This course, which is taught in English, will introduce students to Latin American modern literature by exploring a wide variety of works by twentieth-century and contemporary male and female writers who expanded, renewed and questioned the possibilities of narrative forms and genres in an effort to redefine inherited notions of “realism.” Some of the topics to be discussed include the modernization and internationalization of Latin American literature; the changing relation between authors and the market; the politics of translation of Latin American literature; the place of literature in a global age, among others. The authors to be read and discussed include Jorge Luis Borges, Felisberto Hernández, Silvina Ocampo, Clarice Lispector, Mario Bellatin, and Samanta Schweblin, among others.

The course will be conducted as a seminar, which means that active and regular participation in class discussions is essential and expected.

CA 1, CA 4-Int.

ENGL 3207W-001: American Literature Since the Mid-Twentieth Century

Instructor: Clare Eby

Prerequisite: ENGL 1010, 1011, or 2011; open to sophomores or higher

Concentrating on fiction that breaks new ground (particularly in terms of narrative form and structure), this class begins with two classics from shortly after the middle of the 20th century: Sylvia Plath’s vivid and disturbing The Bell Jar, an acid-sharp examination of the position of women in midcentury America; and Thomas Pynchon’s wacky, conspiratorial, postmodern quest narrative, The Crying of Lot 49. We then move on to Art Spiegelman’s holocaust narrative and autobiography Maus (the text that, more than any other, established the graphic novel as a serious art form). Next, we sample texts from the 21st century. We will read at least one book of stunningly interlocking short stories, such as Jennifer Egan’s A Visit from the Goon Squad, which experiments with narrative form to pose questions about how technology changes social interactions, and/or Jhumpa Lahiri’s Unaccustomed Earth, brilliant tales about immigrant families that attend closely to generational differences.

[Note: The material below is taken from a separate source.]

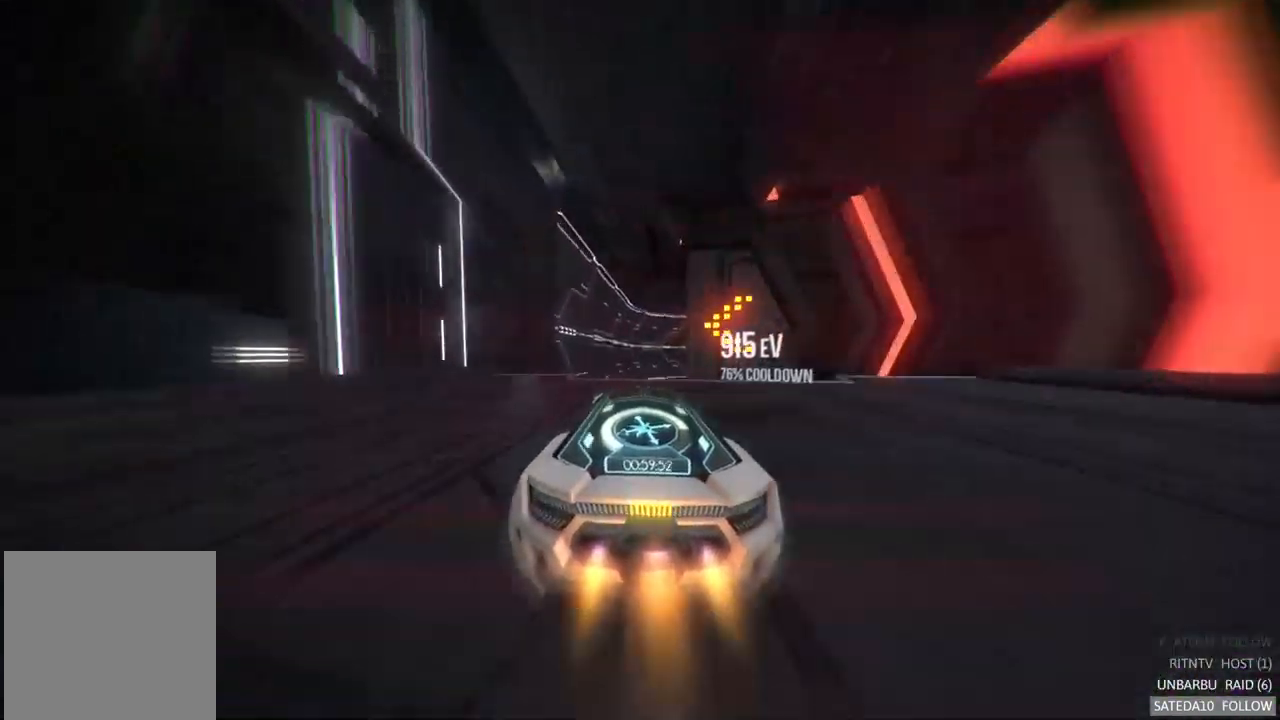
{"buttons": ["X"], "left_stick": "left", "right_stick": "center", "events": [[67, "left_stick", "center"], [117, "left_stick", "right"], [400, "left_stick", "center"], [483, "left_stick", "left"]]}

We will probably read Gary Shteyngart’s satirical dystopia, Super Sad True Love Story, and definitely read the heartbreaking, multigenerational saga of exile, Junot Diaz’s The Brief Wondrous Life of Oscar Wao. There will be seven or so books total, plus some secondary readings. Because this is an honors course, requirements will be equivalent to what I assign in advanced studies (the 4000-level capstones for English majors): one short paper (5-6 pp.); one research paper (10-12 pp), which will be broken down into several preliminary stages, including an annotated bibliography; and a twenty-minute presentation on a scholarly text. The class will be discussion-based (with discussion a significant portion of the final grade); there will also be frequent quizzes.

W.

ENGL 3207W-001: American Literature Since the Mid-Twentieth Century

Instructor: Jerry Phillips

Prerequisite: ENGL 1010, 1011, or 2011; open to sophomores or higher

The twentieth century has been described as “the American century.” How did that description come about? Was it still operative as the twentieth century came to a close? If not, why not? What will the twenty first century hold for American society, particularly in its relationship to the rest of the world? American literature is a vital cultural terrain on which these questions might be considered, as writers and artists are heavily involved in the work of national self-conception. In this course, we will read a range of writers including James Baldwin, Norman Mailer, Leslie Marmon Silko, Thomas Pynchon, Russell Banks and Toni Morrison. Course requirements: three papers and a final examination.

W.

ENGL 2407-007: The Short Story

Topic: Train Reading: Short Fiction Since 1945

Instructor: Kathy Knapp

Prerequisite: ENGL 1010, 1011, or 2011

This course will examine short fiction that originally appeared in The New Yorker and its role in reflecting, shaping, and educating the burgeoning middle class of the postwar years and resituating them in the contemporary era. By reading the stories of John Cheever, John Updike, Philip Roth, and J.D. Salinger among others, as well as that of contemporary writers such as Jhumpa Lahiri, Sherman Alexi, George Saunders, and Junot Diaz among others alongside cultural, historical, and literary criticism and essays, we will see how this fiction has helped readers of the Professional Managerial Class (PMC) form their identity as they came to “arrive” in the suburbs or transform the city by way of gentrification. Indeed, many of these stories wrestle with the ephemeral anxieties peculiar to their readers’ station in life: numbing conformity, debilitated manhood, marital woes, and perceived professional slights. Still others challenge readers to imaginatively engage in a rapidly changing and increasingly globalized world in ways both productive and problematic. These stories have alternately offered the middle class a glamorized version of themselves, exposed their weaknesses, preyed upon their fears, and both challenged and confirmed their assumptions concerning race, gender, class, and privilege. We will supplement our reading by sampling and discussing representations of the PMC in films, television, and advertising. This course should fulfill the objectives of a General Education course and an Honors course, which is to say it is designed to help you write and think more critically and deeply about the way that fiction interacts with our perceptions of ourselves and the larger world.

CA 1.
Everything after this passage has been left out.